W. Chan Kim and Renée Mauborgne
In years past, firms have operated within the boundaries of a single industry against a known set of competing firms. During those relatively simple times, publishing companies, for example, competed against other publishers that operated in the publishing industry. But today’s business environment is much more dynamic and fluid. Publishers now compete with computer companies (Apple), Internet distribution giants (Amazon), and their very own customers, who can develop, promote, and distribute content at a low cost. Thus, as competition arises from many different, nontraditional places, successful strategies often require moves that take a firm beyond its existing landscape. In this modern classic, Kim and Mauborgne study 150 strategic moves spanning more than 100 years and 30 industries, ultimately suggesting that lasting success comes from creating “blue oceans”—untapped market spaces ripe for growth and free from existing competition.
Rita Gunther McGrath
The long-assumed purpose of strategy is to create and sustain a meaningful competitive advantage. Given this advice, organizations of all types have attempted for years to develop advantages by exploiting economies of scale, carving out a viable niche, or leveraging existing capabilities and resources. However, globalization, new technologies, evolving consumer demands, and political and economic uncertainties around the world have compromised traditional sources of sustainable competitive advantage. Advantages associated with resources are often short-lived, best practices are easily copied by competitors, and a strong brand does not consistently translate into manageable costs or higher profits. In other words, dramatic changes in business have revealed a gap between traditional strategy and the way the real world works now. McGrath argues that it’s time to go beyond the very concept of sustainable competitive advantage by suggesting a new set of practices based on the notion of transient competitive advantage. The best modern companies capture opportunities quickly, exploit them decisively, and move on even before they are exhausted.

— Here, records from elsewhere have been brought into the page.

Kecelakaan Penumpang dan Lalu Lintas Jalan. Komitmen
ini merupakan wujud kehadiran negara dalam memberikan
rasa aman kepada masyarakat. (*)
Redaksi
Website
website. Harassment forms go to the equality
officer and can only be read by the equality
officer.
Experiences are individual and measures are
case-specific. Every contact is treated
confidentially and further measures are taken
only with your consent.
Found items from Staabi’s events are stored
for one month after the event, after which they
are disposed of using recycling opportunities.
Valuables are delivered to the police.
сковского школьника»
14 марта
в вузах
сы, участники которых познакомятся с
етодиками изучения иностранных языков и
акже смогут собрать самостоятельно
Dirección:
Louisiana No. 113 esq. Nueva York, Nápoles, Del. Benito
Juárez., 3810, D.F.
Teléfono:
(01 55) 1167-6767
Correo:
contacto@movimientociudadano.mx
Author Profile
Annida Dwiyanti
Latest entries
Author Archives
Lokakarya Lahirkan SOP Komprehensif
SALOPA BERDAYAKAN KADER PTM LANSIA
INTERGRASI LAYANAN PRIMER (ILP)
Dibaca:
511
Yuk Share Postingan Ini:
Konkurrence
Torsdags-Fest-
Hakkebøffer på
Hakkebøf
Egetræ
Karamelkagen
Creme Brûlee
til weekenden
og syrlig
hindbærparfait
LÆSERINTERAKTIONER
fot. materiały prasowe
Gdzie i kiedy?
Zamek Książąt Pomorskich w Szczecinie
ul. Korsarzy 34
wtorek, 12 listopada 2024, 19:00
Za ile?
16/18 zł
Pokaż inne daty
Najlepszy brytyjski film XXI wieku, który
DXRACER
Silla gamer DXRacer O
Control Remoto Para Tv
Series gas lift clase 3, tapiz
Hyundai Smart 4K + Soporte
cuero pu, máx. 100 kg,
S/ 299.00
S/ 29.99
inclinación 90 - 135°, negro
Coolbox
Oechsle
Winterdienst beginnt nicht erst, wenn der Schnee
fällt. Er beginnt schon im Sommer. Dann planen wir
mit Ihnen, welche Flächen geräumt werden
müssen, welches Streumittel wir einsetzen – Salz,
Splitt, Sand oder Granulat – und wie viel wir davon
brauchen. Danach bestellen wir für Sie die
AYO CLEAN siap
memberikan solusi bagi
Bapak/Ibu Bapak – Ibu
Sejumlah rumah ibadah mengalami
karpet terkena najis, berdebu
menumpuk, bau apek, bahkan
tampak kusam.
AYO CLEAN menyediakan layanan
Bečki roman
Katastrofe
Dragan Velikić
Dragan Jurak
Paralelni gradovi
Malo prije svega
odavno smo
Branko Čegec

Marcus Buckingham and Curt Coffman
This is deservingly one of the most influential business books in the last two decades. Buckingham and Coffman of Gallup present findings of their comprehensive study of great managers across a wide variety of locations, companies, industries, and situations. Whatever their circumstance, the most successful managers—irrespective of age, gender, leadership style, or personal preferences—are invariably those who excel at turning employee talent into performance. These managers do not hesitate to break virtually every rule held sacred by conventional wisdom. In general, these managers do not believe that, with enough training, people can achieve anything they set their mind to. Nor do they try to help people overcome their weaknesses. These managers consistently disregard the Golden Rule. And, yes, they even play favorites. This amazing book explains why.
Gary P. Latham
Suppose you learned that while diagnosing your health and suggesting remedies, your doctor ignored the vast scientific research that’s been conducted on the human body, bacteria, disease, and interactions among medicines? Rather than scientific evidence, you learn that your doctor instead draws on intuition, miracle cures, personal experience, untested potions, or the latest remedy featured in an airport magazine. My guess is you’d quickly look for another doctor! Unfortunately, it seems that many, if not most, of today’s business managers do just that, ignoring the robust evidence supporting specific interventions that enhance employee motivation, satisfaction, engagement, cooperation, and performance. In this readable and pragmatic summary of the scientific literature, Latham offers a step-by-step playbook for becoming the kind of manager who relies on evidence, rather than snake oil.